PPV and NPV are the most important indexes to determine clinical relevance and could vary according to disease prevalence. During the study period, steep increases in prevalence were observed in Periods 3 and 5, which correspond to the Delta and Omicron variant epidemics, respectively. As the prevalence increased, PPVs were confirmed to increase in Period 3 (0.951). The high PPV in the COVID-19 epidemic indicates that an individual with a positive RADT result is highly suspected to be infected with SARS-CoV-2 and should be required to promptly quarantine rather than undergo additional RT-PCR testing. Meanwhile, the PCR positive rate in Period 5 (13.7%) was higher than that in Period 3 (4.5%), but PPV in Period 5 was lower than that in Period 3. During the Period 5, the number of positive cases were dramatically increased up to 4.1% (55/1336), and Ct value of more than half of these cases were ≥ 25.00.

Most RADTs target the nucleocapsid protein stably associated with RNA in the virion and is found at higher level than other viral structural proteins24. Prior to the introduction of VOCs, the majority of RADTs was developed with strains that lacked nucleocapsid mutations25, and there have only been a few clinical validation studies that have examined variants affecting antigen test performance. From our results, it can be inferred that the Omicron and Delta variants, which are characterized by many mutations in the spike protein, had little effect on the accuracy of the nucleocapsid targeting RADT. Nonetheless, Omicron and Delta variants also harbor nucleocapsid proteins involving mutations (i.e., Omicron; P13L, ∆31–33, R203K & Delta; D63G, R203M, D377Y), in conjunction with the spike protein's conspicuous alterations26,27. While there are some false-negative reports of specimens carrying nucleocapsid mutations that show a high viral load as confirmed by PCR28,29, it is considered not to affect the accuracy of the RADT since current tests target the C-terminus of the nucleocapsid protein, whereas the great majority of mutations is identified in the N-terminus. In our study, no substantial shift or inclination in specificity was identified according to variant, which indicates the variants did not affect the clinical performance of the RADT. However, we must remain cautious to detect changes in the sensitivity of RADT due to variations with specific mutation trends, and additional studies are necessary to validate this point.
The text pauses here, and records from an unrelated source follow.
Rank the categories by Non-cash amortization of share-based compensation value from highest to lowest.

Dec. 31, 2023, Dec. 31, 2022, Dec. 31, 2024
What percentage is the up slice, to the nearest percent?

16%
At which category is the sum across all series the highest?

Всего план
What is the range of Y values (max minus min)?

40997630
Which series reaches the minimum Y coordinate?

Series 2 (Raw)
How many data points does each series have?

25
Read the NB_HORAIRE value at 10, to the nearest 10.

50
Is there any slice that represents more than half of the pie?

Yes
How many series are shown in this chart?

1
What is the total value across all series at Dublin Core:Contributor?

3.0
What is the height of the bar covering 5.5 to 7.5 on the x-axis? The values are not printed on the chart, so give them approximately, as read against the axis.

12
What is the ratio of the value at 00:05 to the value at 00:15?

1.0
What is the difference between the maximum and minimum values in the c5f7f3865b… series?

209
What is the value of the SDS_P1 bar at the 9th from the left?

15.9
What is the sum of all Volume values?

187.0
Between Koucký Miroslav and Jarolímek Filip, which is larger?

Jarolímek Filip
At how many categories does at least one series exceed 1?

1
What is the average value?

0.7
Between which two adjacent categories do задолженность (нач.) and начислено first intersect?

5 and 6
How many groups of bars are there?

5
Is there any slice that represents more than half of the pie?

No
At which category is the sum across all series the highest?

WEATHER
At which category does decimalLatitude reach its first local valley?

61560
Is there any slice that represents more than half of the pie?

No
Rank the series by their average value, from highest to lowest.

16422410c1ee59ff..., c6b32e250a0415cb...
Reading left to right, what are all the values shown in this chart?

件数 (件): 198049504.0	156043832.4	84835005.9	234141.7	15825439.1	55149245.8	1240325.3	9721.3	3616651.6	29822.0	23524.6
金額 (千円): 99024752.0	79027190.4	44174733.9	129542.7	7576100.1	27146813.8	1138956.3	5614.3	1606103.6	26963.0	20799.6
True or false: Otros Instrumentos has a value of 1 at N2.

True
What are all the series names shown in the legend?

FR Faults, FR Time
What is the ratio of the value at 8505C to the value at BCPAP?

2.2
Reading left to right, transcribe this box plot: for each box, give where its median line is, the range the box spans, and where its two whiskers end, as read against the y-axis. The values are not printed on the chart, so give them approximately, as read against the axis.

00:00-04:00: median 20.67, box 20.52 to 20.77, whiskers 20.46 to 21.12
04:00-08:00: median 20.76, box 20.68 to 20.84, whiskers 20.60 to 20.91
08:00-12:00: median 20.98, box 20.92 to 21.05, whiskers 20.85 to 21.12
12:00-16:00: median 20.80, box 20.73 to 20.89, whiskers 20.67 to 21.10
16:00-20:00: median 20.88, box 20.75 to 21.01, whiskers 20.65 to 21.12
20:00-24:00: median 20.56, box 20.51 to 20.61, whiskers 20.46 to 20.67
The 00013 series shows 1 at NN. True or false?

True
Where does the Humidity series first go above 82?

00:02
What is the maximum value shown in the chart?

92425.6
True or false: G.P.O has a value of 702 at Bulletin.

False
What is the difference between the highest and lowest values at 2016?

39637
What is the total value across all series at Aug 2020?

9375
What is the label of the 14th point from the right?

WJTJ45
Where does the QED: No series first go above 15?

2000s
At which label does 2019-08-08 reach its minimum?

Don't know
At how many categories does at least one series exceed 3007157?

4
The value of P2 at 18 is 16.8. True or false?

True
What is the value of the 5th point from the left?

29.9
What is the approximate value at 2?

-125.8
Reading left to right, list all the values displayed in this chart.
One of the limitations of this study is that the samples were collected in a single center in a single country; therefore, ethnic or racial diversities could not be considered. In addition, samples tested for pre-hospitalization screening were included; therefore, some asymptomatic patients were inevitably included in our study, which would lower the positive rate. The lack of further investigation about false-positive and false-negative results due to the retrospective study design was another limitation of this study. Finally, STADNARD Q COVID-19 Ag was approved for testing the detection of SARS-CoV-2 by Ministry of Food and Drug Safety of the Republic of Korea in both specimens including nasopharyngeal swab and VTM. Even though the limit of detection of this diagnostic kit in both specimens were validated, possible dilution effect could be occurred when using VTM as a specimen.

In conclusion, the STANDARD Q COVID-19 Ag Test showed lower sensitivity compared with RT-PCR; however, this RADT kit showed high PPV in the pandemic situation with a high prevalence of COVID-19 infection, which suggests this RADT kit could be an alternative option for rapid detection of SARS-CoV-2 in a pandemic situation. Further investigation should be performed to compare the results of other RADTs to figure out the clinical usefulness of RADT in diagnosing SARS-CoV-2 infection.